A child, mesmerised by this faraway call, looks gaping at the moving images of the capital city. When travelling was an expensive indulgence and not many could afford it, the moving images in a kaleidoscopic drum or the long paper charts with pictures, were the main sources to satiate a hungry mind. So we had pictures of the Taj Mahal, Fatehpur Sikri jostling for important space along with those of Red Fort, Qutab Minar, Humayun’s Tomb, India Gate, Rashtrapati Bhavan and the Lodhi Gardens. Delhi had that lucky charm of fascination which every child received from the history text books.
My first trip to New Delhi must have been in the decade of the late seventies or early eighties. The finesse and richness of Mughal architecture had left me in love with History as a subject. The old world charm in the minarets and monuments gives you an eerie sensation. It is as though we get transported to a different historical time. Once on a trip to Delhi, we decided that, like other tourists, we would also visit Agra. That was when one of Baba’s students, who had been pursuing his higher studies there, decided to accompany us as well. The journey was made by a travelling coach.
My first glimpse of the Taj Mahal was at night, with the glow of the moon flooding it from all sides. The Taj, standing regally, in the distance had transported me to another world – another time and place. The next day, in broad daylight, we visited the mausoleum once again. Tourists from all over India and the world were thronging its gates and were scattered around the adjoining areas. The touch of cold marble and the intricate inlaid craftsmanship were to remain etched in my memory till today as I write this. As we were admiring and imbibing the architecture with our bare feet on cold stone, a young lad approached us and whispered in Baba’s ears that he’d accompany us inside the sanctum sanctorum where the body of Mumtaz Mahal was kept enshrined.
We agreed and slowly descended the stairs, with the smell of incense enveloping us, into the very basement. There, in the glow of the lamp, we saw the inner tomb of the beautiful queen of the Mughal Emperor, Shah Jahan. Even though seeing the Taj in itself is an experience of a lifetime, still I feel the grandeur and majesty of this magnificent mausoleum, is best experienced in the light of the moon. With the darkness of the night surrounding it, the exquisiteness of the marble architecture becomes stark, more memorable. I have had the good fortune of hearing the morning azan at the durgah of the Sufi saint Salim Chisti at Fatehpur Sikri.
This trip along with a host of others has remained etched in my memory. Another one I can relate here pertains to our Jaldapara trip in North Bengal. We had stayed for a night at the loghouse at Hollong. After a day of elephant ride and jungle safari, we hit the bed, after hours of relaxing conversation with the others staying there as well as with two others who had accompanied us.
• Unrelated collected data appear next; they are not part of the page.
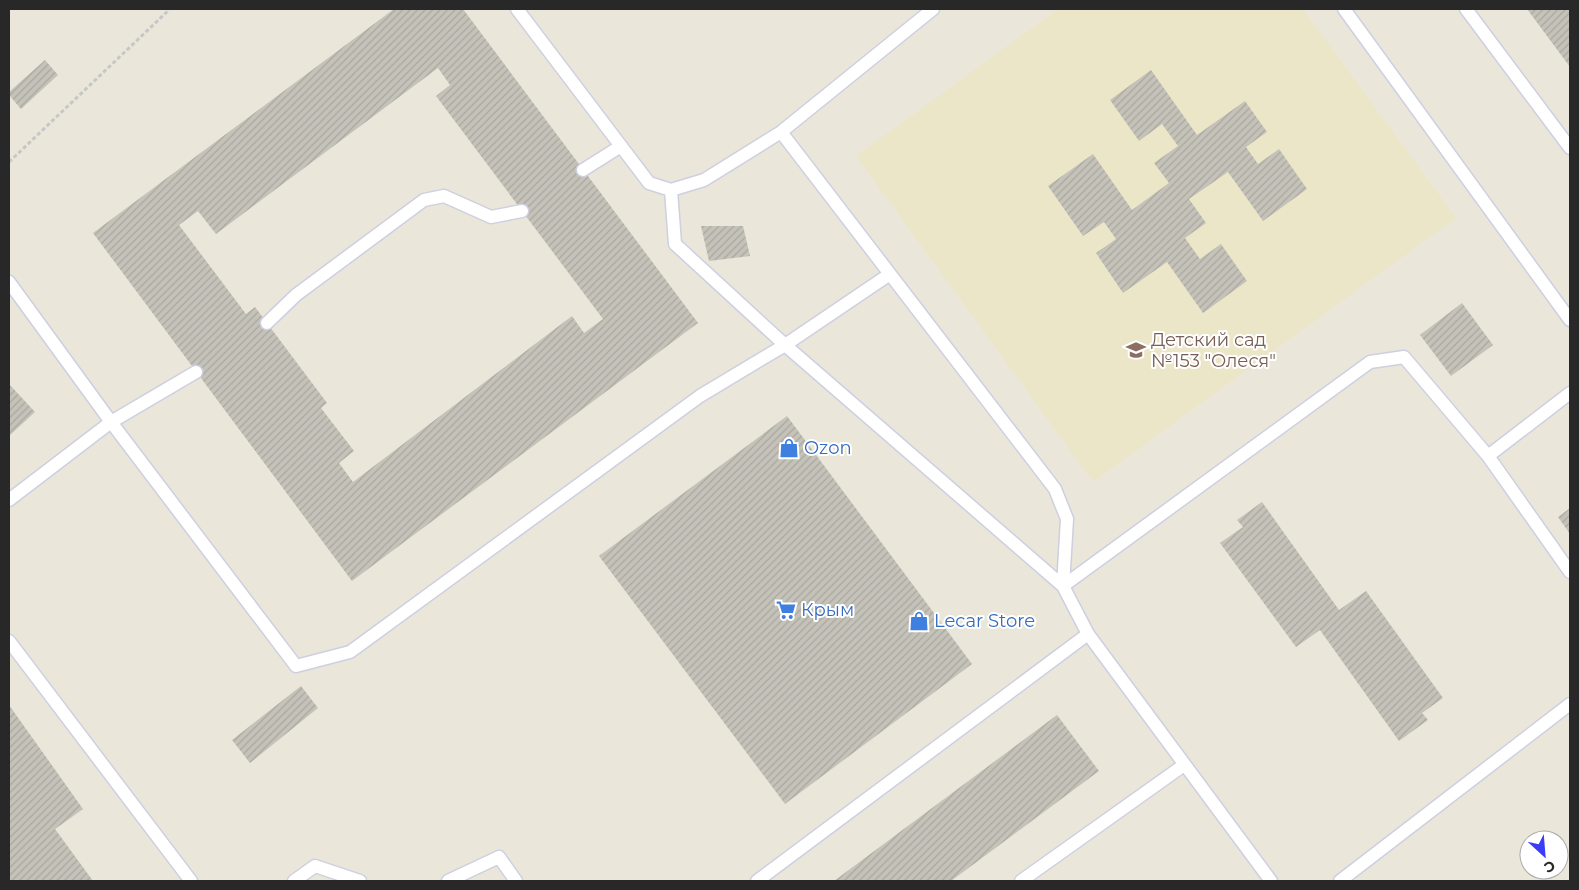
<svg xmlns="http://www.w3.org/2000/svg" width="1579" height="890" font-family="Montserrat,sans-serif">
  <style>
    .education { fill: #ece6c8 }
    .building { fill: url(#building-hatch); fill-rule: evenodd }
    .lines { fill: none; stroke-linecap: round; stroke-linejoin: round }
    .service-casing { stroke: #cecfe1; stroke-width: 15 }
    .path { stroke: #c7c7c7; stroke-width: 3; stroke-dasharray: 4 2.5; stroke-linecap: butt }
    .service { stroke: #fff; stroke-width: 12 }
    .labels { text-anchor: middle; stroke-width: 4; stroke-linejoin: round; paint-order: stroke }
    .education-label { font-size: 18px; fill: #785e54; stroke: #fff; text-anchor: start }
    .shop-label { font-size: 18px; fill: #366cbe; stroke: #fff; text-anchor: start }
  </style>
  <defs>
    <pattern id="building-hatch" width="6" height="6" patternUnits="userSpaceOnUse" patternTransform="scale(1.25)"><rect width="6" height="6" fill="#c5c2b9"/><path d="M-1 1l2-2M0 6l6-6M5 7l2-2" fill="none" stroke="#a9a79f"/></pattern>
  </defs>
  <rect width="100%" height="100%" fill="#eae6d9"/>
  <path class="education" d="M1058 9H1303L1456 218 1093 482 856 156Z"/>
  <path class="building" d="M394 9H463L698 323 352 581 93 233ZM438 68 450 85 436 96 603 319 584 333 572 316 353 482 339 463 354 451 321 408 327 403 255 307 246 314 179 225 198 211 216 234Z
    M1527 9H1570V67Z
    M45 60 58 75 21 109 9 95V92Z
    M1151 70 1197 135 1245 101 1267 132 1246 147 1258 164 1279 149 1307 189 1263 221 1228 172 1189 199 1206 223 1185 238 1200 259 1221 244 1247 281 1203 313 1167 262 1123 293 1096 253 1116 239 1104 222 1083 236 1048 186 1093 154 1132 210 1169 183 1154 163 1178 146 1162 124 1139 141 1110 100Z
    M701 226H743L750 256 709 261Z
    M1462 303 1493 345 1451 376 1420 335Z
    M9 384 35 412 9 436Z
    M787 416 972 664 785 804 599 556Z
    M1262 502 1339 610 1366 591 1443 698 1422 713 1428 720 1399 741 1320 630 1296 647 1220 543 1243 527 1237 520Z
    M1570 508V534L1558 517Z
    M301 686 318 708 250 763 232 740Z
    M9 705 83 809 55 829 93 881H9Z
    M1057 715 1099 771 951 881H834Z"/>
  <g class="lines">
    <defs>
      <path id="service" d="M517 9 649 183 671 190 704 180 781 132 933 9
        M1344 9 1570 320
        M1466 9 1570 148
        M781 132 1055 489 1067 519 1063 586 1088 634 1271 881
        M583 170 621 146
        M671 190 675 244 785 345 1063 586 1370 362 1404 357 1488 456 1570 393
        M9 282 111 422 296 666 350 652 700 396 785 345 890 274
        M267 323 296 295 424 200 444 196 491 217 522 211
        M1488 456 1570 572
        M9 500 111 422 196 372
        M9 641 191 881
        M294 881 315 866 360 881
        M448 881 499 857 516 881
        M757 881 1088 634
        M1021 881 1184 765
        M1340 881 1570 704"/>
    </defs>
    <use href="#service" class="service-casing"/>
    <path class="path" d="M9 162 170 9"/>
    <use href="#service" class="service"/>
  </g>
  <defs>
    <symbol id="school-bare" viewBox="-9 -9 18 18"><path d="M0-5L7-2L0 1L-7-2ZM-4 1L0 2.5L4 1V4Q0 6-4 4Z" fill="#8d6e63" stroke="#fff" stroke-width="2.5" paint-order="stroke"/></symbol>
    <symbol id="shop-bare" viewBox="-9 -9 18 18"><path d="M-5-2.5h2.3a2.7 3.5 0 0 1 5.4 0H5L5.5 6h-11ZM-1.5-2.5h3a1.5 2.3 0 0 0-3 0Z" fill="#3f7fe0" stroke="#fff" stroke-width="2.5" paint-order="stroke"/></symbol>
    <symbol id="supermarket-bare" viewBox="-9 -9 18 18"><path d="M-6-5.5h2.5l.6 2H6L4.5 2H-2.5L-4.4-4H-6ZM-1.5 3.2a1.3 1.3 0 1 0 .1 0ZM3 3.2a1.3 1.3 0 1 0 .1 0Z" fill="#3f7fe0" stroke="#fff" stroke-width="2.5" paint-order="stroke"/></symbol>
  </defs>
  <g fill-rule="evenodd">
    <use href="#school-bare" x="1122" y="336" width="28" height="28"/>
    <use href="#shop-bare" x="775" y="434" width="28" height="28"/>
    <use href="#supermarket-bare" x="772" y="596" width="28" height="28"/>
    <use href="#shop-bare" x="905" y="607" width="28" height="28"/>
  </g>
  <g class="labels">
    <g class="education-label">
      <text x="1151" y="346">Детский сад<tspan x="1151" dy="21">№153 "Олеся"</tspan></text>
    </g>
    <g class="shop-label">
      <text x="804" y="454">Ozon</text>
      <text x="801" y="616">Крым</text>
      <text x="934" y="627">Lecar Store</text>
    </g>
  </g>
  <rect width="1579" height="890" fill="none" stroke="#282828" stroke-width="20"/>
  <g transform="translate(1544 855) rotate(154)"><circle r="24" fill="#ffffff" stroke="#a9a9a9"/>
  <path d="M0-4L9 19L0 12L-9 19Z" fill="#3a3df6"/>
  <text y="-8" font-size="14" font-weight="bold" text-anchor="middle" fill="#282828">С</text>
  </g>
</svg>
In the middle of the night, I had gone to the toilet only to discover that it also had a large window which opened out to nature’s wildness. The entire area was bathed in moonlight and except for the occasional rhythmic sounds from crickets there was an all-pervading and unearthly silence.
These are the two memorable moonlit nights of my life so far. I have travelled far and wide with my parents all through my life. My first air travel had been when we went to London for our Europe tour. I still feel that our own country has much more to offer in terms of historical heritage, arts and crafts, wild flora and fauna, than any other country in the world. I often wonder why we ape the West blindly, yes even now. Just by attiring oneself in western outfits does not necessarily make one liberated or ‘modern’. One must acquire it by own skill and educational excellence. I love my country. Gone are the days when friends or relatives coming from abroad, would get treated deferentially. Today we are living in a tiny corner of the global village. So differentiating people on the basis of colour, creed, birth or religion is a gross injustice and should not get endorsed.
Most of our educational institutions maintain high standards of expertise and excellence. The cultural need to send one’s son or daughter abroad to pursue further studies seems to have dampened a bit. The lure of obtaining a degree or a diploma from a foreign university, is there, still, but has abetted a little.
A couple of years ago, I had applied and been successful in receiving a small grant for pursuing a Creative Writing course at the University of Edinburgh in Scotland. But when I thought and rethought about going there all by myself, leaving my mother behind, to tend for her own self, it did not surprisingly seem worthwhile. I had reasoned that most of the noted Indian authors do not have and had never flaunted an overseas degree. If one possesses a flair for writing, then by hook or by crook, it’s bound to surface at some point of time or the other. That being said, I still continue to respect those who have secured promising degrees from reputed universities abroad.
I, like many others, will be so happy if those, who’ve obtained higher education from reputed foreign universities, can be made to implement their knowledge and expertise for the furthering of our own country’s progress and prosperity. This is the lands where we were born. Isn’t it time to give back what it had given us since our birth? Our land has fed us and protected us from all sides like a living and doting mother. Let’s not forget that this is where we belong, that our roots are ingrained within the particles of its very soil!